My father’s face brightened as the yellow whaler pulled up to the dock with my 14-year-old nephew at the helm. “That…was… my… boat,” he choked out a full sentence as the mental connections attached and sputtered, like wires in a flashlight, illuminating the memory.
It was the boat my father had hopped on for years to escape the confines of the shore. He’d taken us all for rides, including his nine grandchildren, especially when their tired mothers needed a break. At the wheel of any vessel, out on the blue-green waters of the lake, my father always found peace.
This is likely the last summer my dad will be able to come to the mountains, his favorite place in the world. Dementia or Alzheimer’s or whatever corrodes his mind in a slow erasure is scrambling the circuitry. The predictable routine he endures at his assisted living facility in Boston is lost here at the lake. There are wide-open spaces and wooded paths, vast stretches of time with inactivity, then the sudden flurry of all of us around, conversations swirling like individual eddies that confuse and capsize his cognition. “All this noise,” he says, looking up at me helplessly. The frustration and anger, the weepiness of past summers has mostly passed. In those moments it was painful to watch him, like a drowning victim, capsized by the fear of his mortality. My father is childlike now, a simple man.
Disease, we call it. And it is a “dis” ease, an uneasiness among us all at bearing witness to this gradual loss, this diminishment. He can no longer communicate beyond simple phrases. The hands that once dug in dirt and were callused from chores, are soft now like a baby’s. His limbs and extremities are roped with veins that break easily and form angry bruises under his paper-thin skin. In the absence of fluid language, his arms swoop through the air like a conductor, fingers flitting a secret sign language, in an attempt to express himself. His wide, eager smile breaks my heart.
My children are the fifth generation to return to this lake each summer. And it is inconceivable to me that my father has been asking to “go home” to the assisted living facility. But this IS your home, I think, the home of your heart. This is your “sacred” place, the spot where you found joy and sanctuary. Remember when we’d spy the first sliver of lake and burst into song as the station wagon crested over Tongue Mountain? Can’t you feel your roots in this land? I want to ask him. But he would only look perplexed at such a probing, complex question.
We three sisters know the family generational lore by heart. Our nook on the lake is where I was conceived, where my father, hiking alone the year before he met my mother, almost slipped and plunged to death while climbing a rocky cliff. “If it weren’t for a lone root on that sheer rock, none of you three would be here,” he’d remark solemnly during our annual pilgrimage to that spot by boat.
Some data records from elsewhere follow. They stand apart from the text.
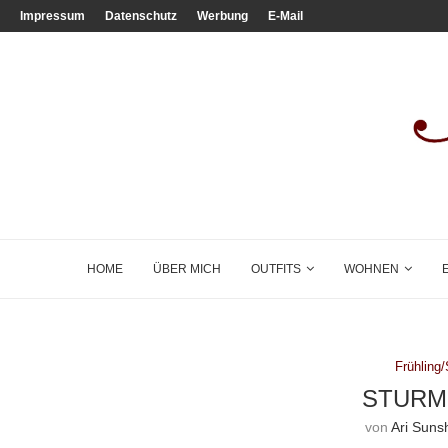
Impressum
Datenschutz
Werbung
E-Mail
HOME
ÜBER MICH
OUTFITS
WOHNEN
Frühlin
STURM
von
Ari Suns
There is nothing at all easy or comforting about being around my father now. So many of my friends and contemporaries are traveling in this middle place, the valley of midlife, with aging parents. We are all at various stops aboard the orphan train. The details may be different; Alzheimer’s, stroke, cancer, a sudden fall, but the broad-brush strokes are the same. Losing a parent is tough, primal stuff. You only think you are prepared.
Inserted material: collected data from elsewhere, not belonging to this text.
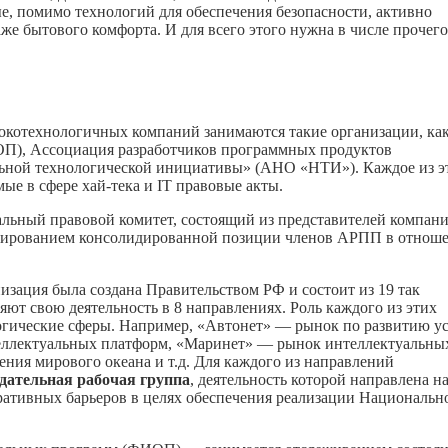
е, помимо технологий для обеспечения безопасности, активно
е бытового комфорта. И для всего этого нужна в числе прочего
окотехнологичных компаний занимаются такие организации, ка
П), Ассоциация разработчиков программных продуктов
ьной технологической инициативы» (АНО «НТИ»). Каждое из э
е в сфере хай-тека и IT правовые акты.
льный правовой комитет, состоящий из представителей компани
рмированием консолидированной позиции членов АРПП в отнош
ация была создана Правительством РФ и состоит из 19 так
ют свою деятельность в 8 направлениях. Роль каждого из этих
огические сферы. Например, «Автонет» — рынок по развитию ус
теллектуальных платформ, «Маринет» — рынок интеллектуальны
ния мирового океана и т.д. Для каждого из направлений
дательная рабочая группа
, деятельность которой направлена н
ративных барьеров в целях обеспечения реализации Национальн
“Don’t ever let me go into a nursing home,” my dad said repeatedly when he would return from visiting his own mother in an almost vegetative state. “That’s not living. Just take me out back and shoot me!” he’d exclaim with a pained expression.
Humans were built for survival. We are wired to desire just one more day with the people we love. We are war-like creatures, spoiling for a fight against death. But at what point can we truly recognize that the scales have tipped, that there are now more bad days, more days of pain or confusion or difficulty than the good ones?
This is heavy stuff, you say. You bet it is, and so let’s tiptoe away to another thought for a moment. This is what I really want to know. In the end, if you are scared and addled or in pain, does a life well-lived mean anything? Do all of those precious memories, the summer afternoons where you held your grandbabies high over your head on the bright beach, the mornings you woke your young daughters at dawn to fish, the walks down the aisle with each girl, the boat rides with the wind in your hair… does any of that count for us at the end? I hope to God it does. I hope that it brings comfort and calm and a sense of purpose in some small measure.
My father sits next to me as I write this, staring out at the lake in which he’ll no longer fish or swim or captain his boat. I hope that, like muscle memory, those images of a life well-lived, of happier moments, are playing in his head like an old time movie, reminding him that even though this hurts like hell, he is loved.